Life Coach Magazine

Writing with Emotion

By Xrematon @EleanorCooksey

Never before has the announcement of a Secretary of State for Education been so eagerly anticipated and when it came, the lives of so many young people were turned upside-down. At a stroke, all of the certainties about progression through A Levels to university and beyond have been undermined…

I was struck by how the intense first period of the Covid crisis brought to the fore the need for effective communication. We were and still are living in a situation which seems to be creating an endless series of ‘unprecedenteds’ and we need guidance knowing how to make sense of it all, at the most basic level, and at another, what we should be doing as a result. What ‘authorities’ tell us has become incredibly important and valuable.

I don’t intend to put the spotlight on political messaging but focus on arenas closer to home – namely schools – who perhaps face more demands on their communication. Schools need to tell parents what has been decided by the government, what they as a school are going to do in response, inspire confidence that this will be achieved, and that all this will not compromise some of the most important things to a parent: their child’s safety and their child’s education. And all this needs to be delivered within a context of actually very little coming from government – no forewarning, no time to prepare for huge decisions such as ‘schools will shut from tomorrow’ or ‘schools will open in a week’. Little or no guidance to help either.

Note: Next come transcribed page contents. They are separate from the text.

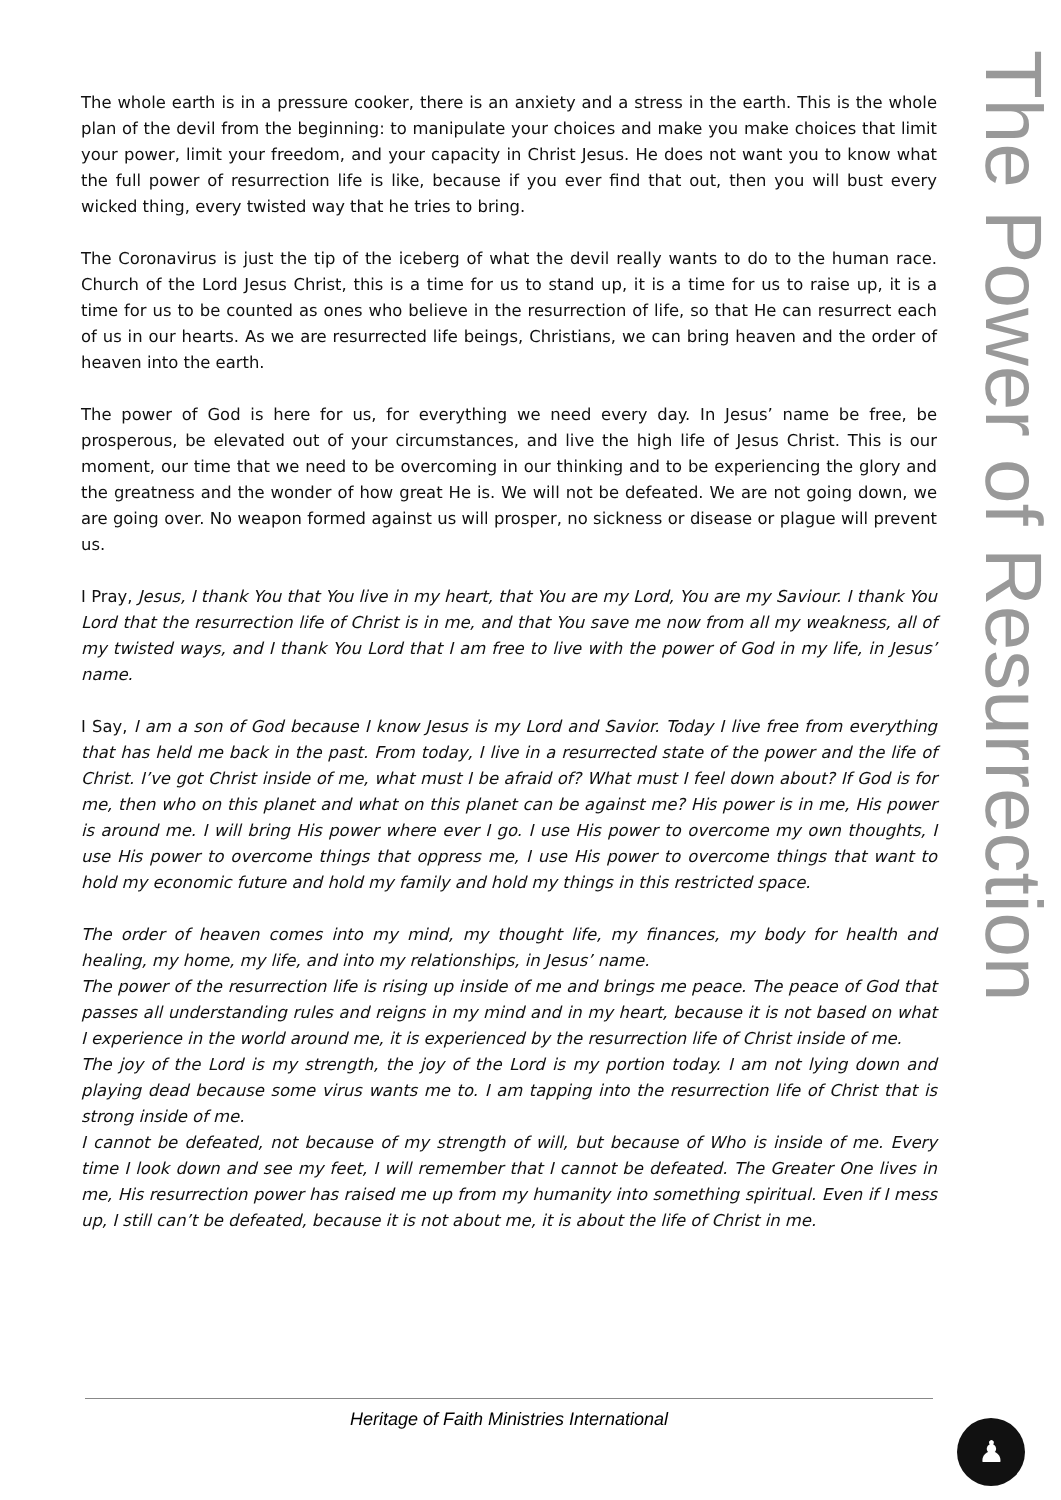The whole earth is in a pressure cooker, there is an anxiety and a stress in the earth. This is the whole plan of the devil from the beginning: to manipulate your choices and make you make choices that limit your power, limit your freedom, and your capacity in Christ Jesus. He does not want you to know what the full power of resurrection life is like, because if you ever find that out, then you will bust every wicked thing, every twisted way that he tries to bring.
The Coronavirus is just the tip of the iceberg of what the devil really wants to do to the human race. Church of the Lord Jesus Christ, this is a time for us to stand up, it is a time for us to raise up, it is a time for us to be counted as ones who believe in the resurrection of life, so that He can resurrect each of us in our hearts. As we are resurrected life beings, Christians, we can bring heaven and the order of heaven into the earth.
The power of God is here for us, for everything we need every day. In Jesus’ name be free, be prosperous, be elevated out of your circumstances, and live the high life of Jesus Christ. This is our moment, our time that we need to be overcoming in our thinking and to be experiencing the glory and the greatness and the wonder of how great He is. We will not be defeated. We are not going down, we are going over. No weapon formed against us will prosper, no sickness or disease or plague will prevent us.
I Pray, Jesus, I thank You that You live in my heart, that You are my Lord, You are my Saviour. I thank You Lord that the resurrection life of Christ is in me, and that You save me now from all my weakness, all of my twisted ways, and I thank You Lord that I am free to live with the power of God in my life, in Jesus’ name.
I Say, I am a son of God because I know Jesus is my Lord and Savior. Today I live free from everything that has held me back in the past. From today, I live in a resurrected state of the power and the life of Christ. I’ve got Christ inside of me, what must I be afraid of? What must I feel down about? If God is for me, then who on this planet and what on this planet can be against me? His power is in me, His power is around me. I will bring His power where ever I go. I use His power to overcome my own thoughts, I use His power to overcome things that oppress me, I use His power to overcome things that want to hold my economic future and hold my family and hold my things in this restricted space.
The order of heaven comes into my mind, my thought life, my finances, my body for health and healing, my home, my life, and into my relationships, in Jesus’ name.
The power of the resurrection life is rising up inside of me and brings me peace. The peace of God that passes all understanding rules and reigns in my mind and in my heart, because it is not based on what I experience in the world around me, it is experienced by the resurrection life of Christ inside of me.
The joy of the Lord is my strength, the joy of the Lord is my portion today. I am not lying down and playing dead because some virus wants me to. I am tapping into the resurrection life of Christ that is strong inside of me.
I cannot be defeated, not because of my strength of will, but because of Who is inside of me. Every time I look down and see my feet, I will remember that I cannot be defeated. The Greater One lives in me, His resurrection power has raised me up from my humanity into something spiritual. Even if I mess up, I still can’t be defeated, because it is not about me, it is about the life of Christ in me.
The Power of Resurrection
Heritage of Faith Ministries International
♟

This is why newsletters from schools have taken on a different role. Normally school newsletters are an important if dull source of practical details: reminders about non-school uniform days, reminders about submission of forms, advance notice of calendar events, often rounded off with some pleasant blandly warm commentary from the head.

Now these letters have become emotionally charged communiques, brimming with fine rhetoric (see opening quote) or heated, unfiltered emotion, in which the personal glaringly overshadows the professional. For the latter, see below for some choice quotes.

I have had the privilege of working in the education sector for 36 years (yes, I am that old). I have learnt many things, one of which is to be truthful and the second is that as far as children are concerned you have to plan around the worst case scenario to avoid a disaster.

The suggestion that students in Year 10 come back in preparation for their exams to receive specialist teaching is also a nonsense.  Boris, as we know was taught at Eton, where the teacher to student ratio is 1:8.  Nice.  At our we have class sizes of between 25 and 30 in the main.

I would not send my child back to school under the current threat of death, and as such I will not play Russian Roulette with the life of your child, or the lives of my staff. For those of you that are not in agreement with my decision, please recognize that it is my decision and, therefore, any venom that you feel, needs to be directed to me rather than members of our staff, or teachers in general.’

I do not wish to cast judgment – any evaluation would be meaninglessly subjective – but just to draw attention to yet another way in this pandemic changed the game, requiring new skills and expertise, and at the same time, surfacing new character traits and dimensions.

I’ll finish with one of my favorite lines – it was from a primary school head who sent a separate letter to their pupils and ended with the following: ‘We miss you all’.